== Segment start ==

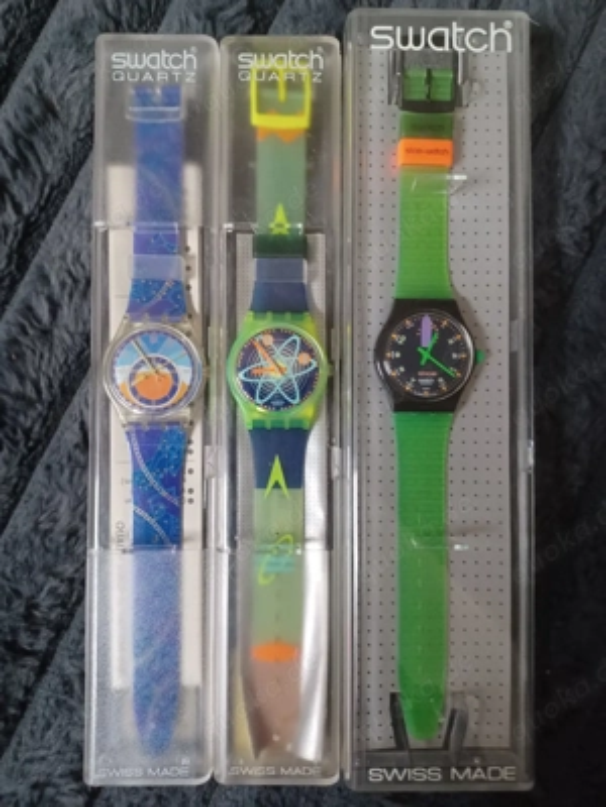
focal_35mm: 25
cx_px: 303
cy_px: 404
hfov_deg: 54.9
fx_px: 584
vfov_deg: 69.4
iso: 640
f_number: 1.8
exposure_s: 1/25
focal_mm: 4.6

== Segment end ==

What is being asked »
Copy the material exactly as written and leave every picture behind.

Task solution »
focal_35mm: 25
cx_px: 303
cy_px: 404
hfov_deg: 54.9
fx_px: 584
vfov_deg: 69.4
iso: 640
f_number: 1.8
exposure_s: 1/25
focal_mm: 4.6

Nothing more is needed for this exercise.